Beef jerky is one of MM and my favourite camping treats. It's a super satisfying as a snack, a welcome break from monotonously sweet trail mix, and is a delicious addition to a bowl of instant mashed potatoes.
I can't imagine its healthy per say, but homemade beef jerky has to at least be a little healthier than the store bought stuff. Right? Right. Let's go with it, ok? Luckily, if you have a food dehydrator, it's easy to make.
I've eaten a lot of the store bought stuff and I've experimented a bit with recipes. I'm sold on a recipe based on the Doc's Best Beef Jerky recipes from allrecipes.com. I'd classify it as a cross between a teriyaki and a classic jerky recipe. It's salty, a little sweet, and not spicy.
I changed it a smudge, here's how I do it:
About 1 lb of the leanest inside round steak you can find.
1/4 cup tamari sauce (I use this instead of soya sauce because I'm avoiding wheat currently, but soya sauce works just as well, I've tried both).
2 Tbsp Worcestershire
2 tsp salt (I like grainy kosher salt)
1 tsp black paper
1 tsp garlic powder
1 tsp onion powder
1 tsp paprika
First you need to slice up the beef. If you've got any visible fat on your beef your going to want to cut that off. Fatty bits won't ruin the process, but they sure don't add anything and I find them unappealing in the finished product.

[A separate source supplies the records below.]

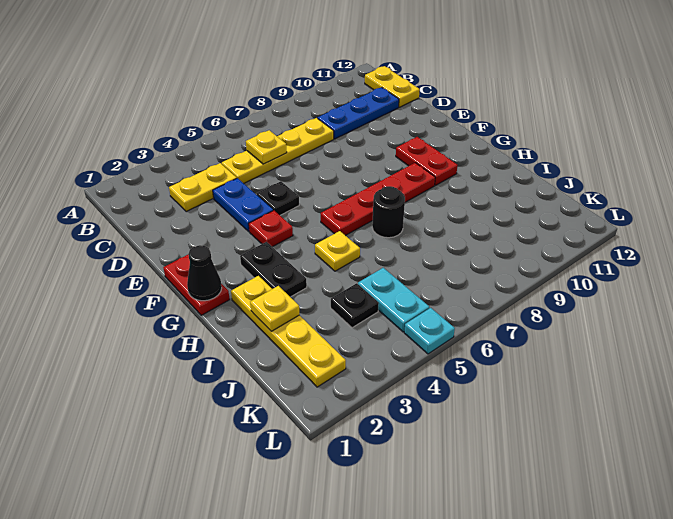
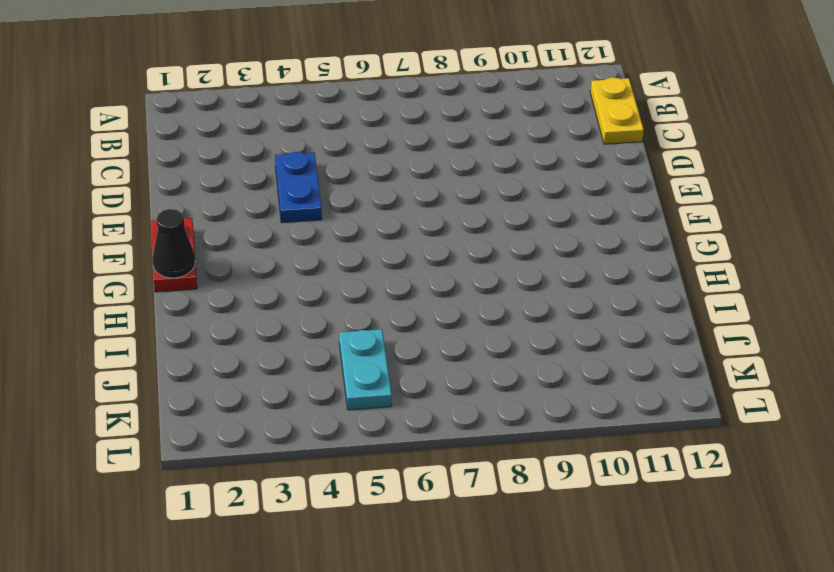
none -> yellow 1x2 plate [169,163,237,211]
none -> yellow 1x4 plate [222,118,334,183]
none -> blue 1x3 plate [318,87,399,139]

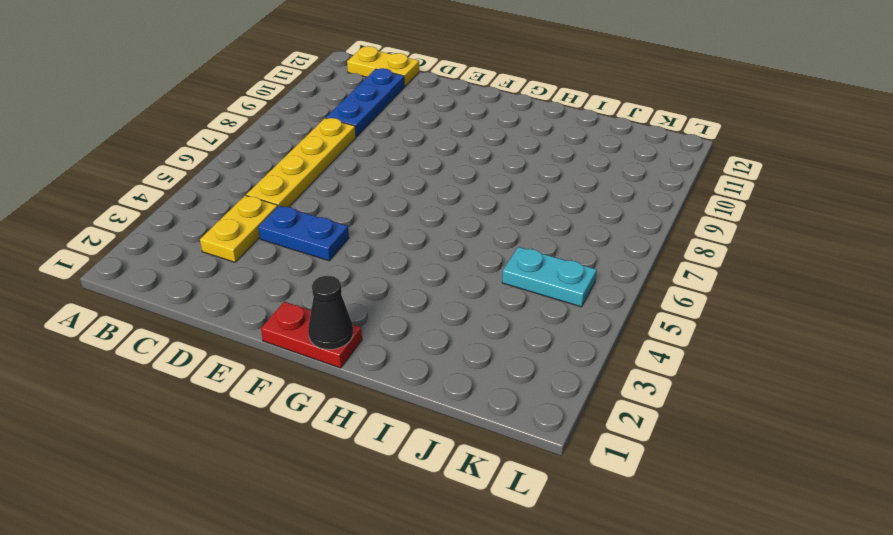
none -> black 1x1 plate [257,181,299,215]
none -> red 1x1 plate [249,211,293,247]
none -> red 1x2 plate [396,137,458,185]

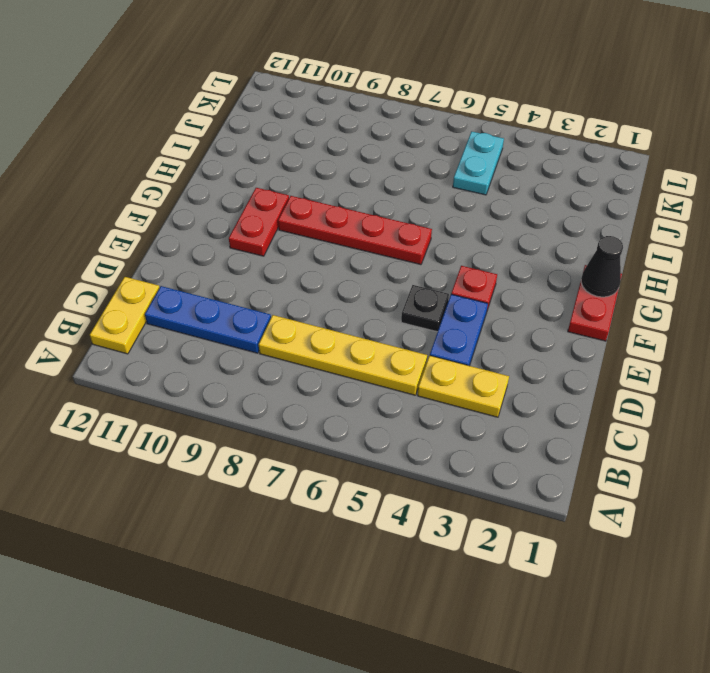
none -> black 1x2 plate [240,242,307,297]
none -> yellow 1x4 plate [231,276,346,387]
none -> yellow 1x1 plate [315,231,360,271]

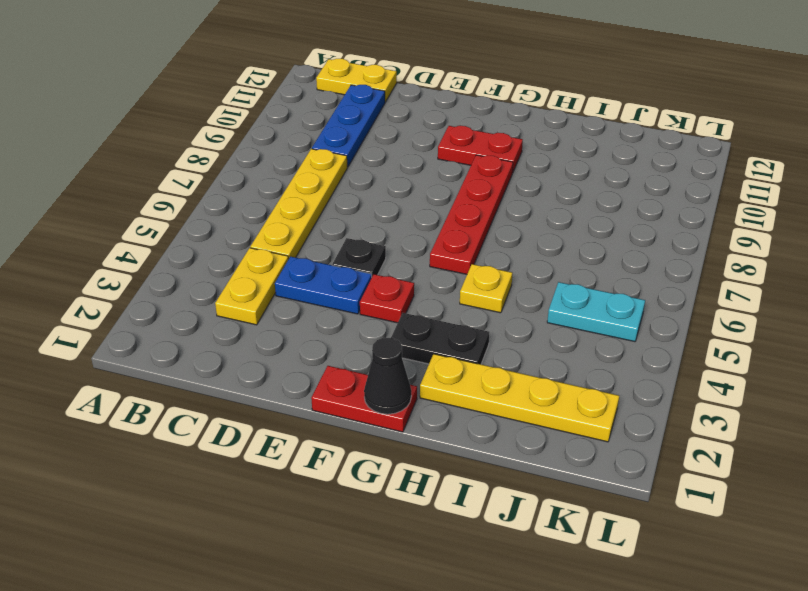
none -> black 1x1 round brick [372,186,405,238]
none -> black 1x1 plate [331,283,379,328]
none -> cyan 1x1 plate [404,308,455,354]

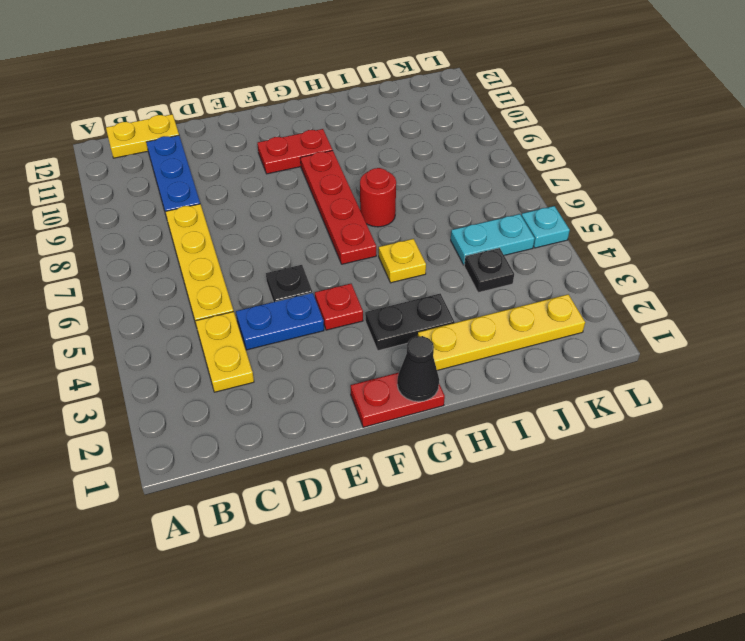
red 1x1 round brick [360,168,396,227] -> black 1x1 round brick [372,186,405,238]
none -> yellow 1x1 plate [246,130,287,164]
none -> yellow 1x1 plate [250,286,300,331]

As the original recipes suggests, to get really nice thin slices it helps to freeze it first for about 30 minutes. Alternatively, if you can find beef that's already thinly sliced or get your butcher to do it that's even better. I find that the inside round from Price Smart Foods (in Western Canada) is already sliced thin, so it's perfect.
Next, mix all that good stuff (a.k.a. everything but the beef) together into a yummy paste. Put your beef strips into heavy duty ziplock, add that sauce, make sure you get it all coated, and marinate in the fridge for at least half a day. If you don't feel like the sauce has quite enough liquid to cover all of your beef, you can add a quarter cup of hot water to the mix to thin it out. This is also a good idea if you would like a milder, less salty end product.

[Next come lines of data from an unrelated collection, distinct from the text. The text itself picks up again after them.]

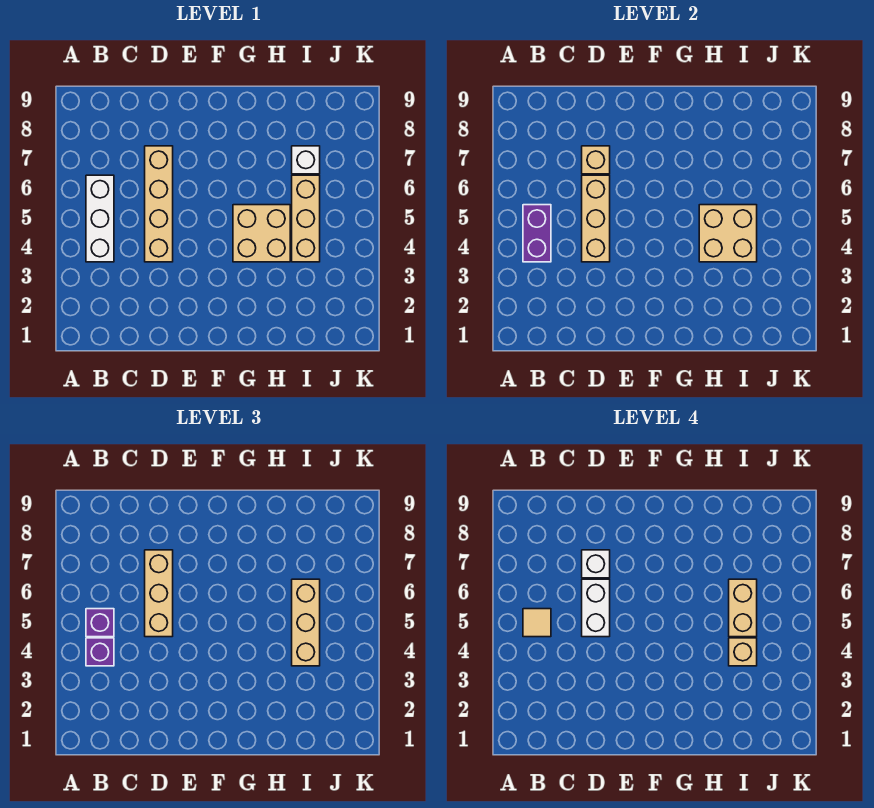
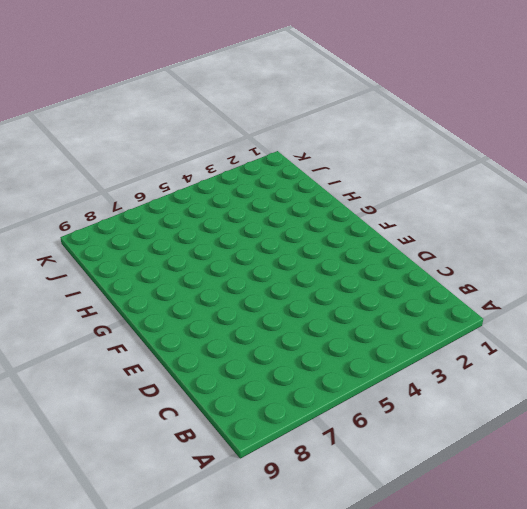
none -> white 1x3 brick [86,175,114,262]
none -> tan 1x4 brick [145,146,173,262]
none -> tan 2x2 brick [233,205,290,262]

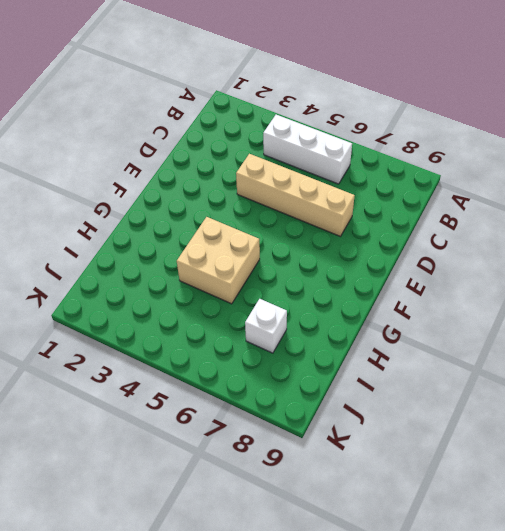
none -> tan 1x3 brick [292,175,320,262]
none -> purple 1x2 brick [523,205,551,262]
none -> tan 1x3 brick [582,175,610,262]

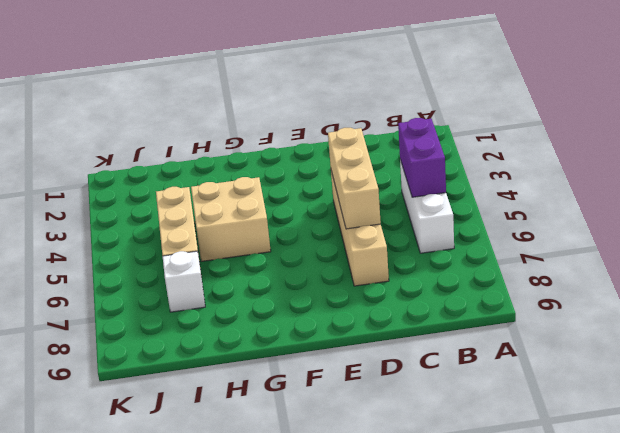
none -> tan 1x1 brick [582,146,610,174]
none -> tan 2x2 brick [699,205,757,262]
none -> purple 1x1 brick [86,638,114,666]

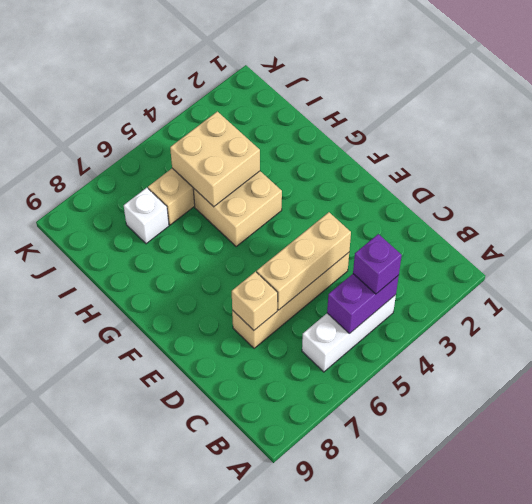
none -> purple 1x1 brick [86,609,114,637]
none -> tan 1x3 brick [145,550,173,637]
none -> tan 1x3 brick [292,579,320,666]

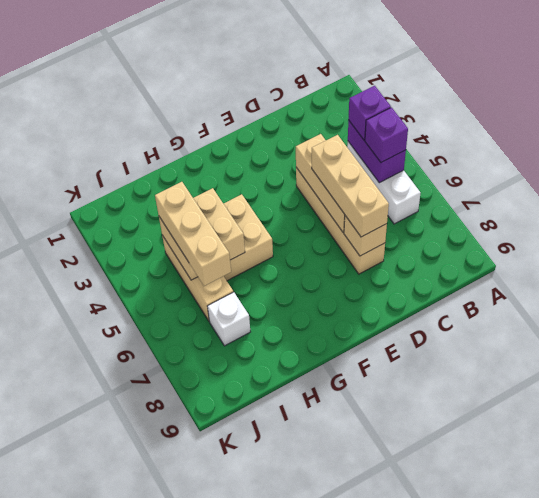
none -> tan 1x1 tile [523,609,551,637]
none -> white 1x2 brick [582,579,610,637]
none -> white 1x1 brick [582,550,610,578]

Next it's dehydrating time! I use a NESCO Food and Jerky Dehydrator. It's from Costco. It's a good quality dehydrator with a fan and all that jazz. Set that bad boy to 160 degrees F.
I like my jerky dry and crunchy so I let it go for about 12 hours. The time really depends on how thick you've sliced your meat and your personal preference, so I'd suggest checking in on it after 8 hours. MM often makes fun of me for producing "jerky chips" but I like them that way.
I keep my jerky in the freezer in an air tight freezer bag and it appears to keep forever (or for however long I can manage to keep my hands off of it). Once you take it out of the freezer it should be good for a couple of weeks, varying depending on how dry you've made the product.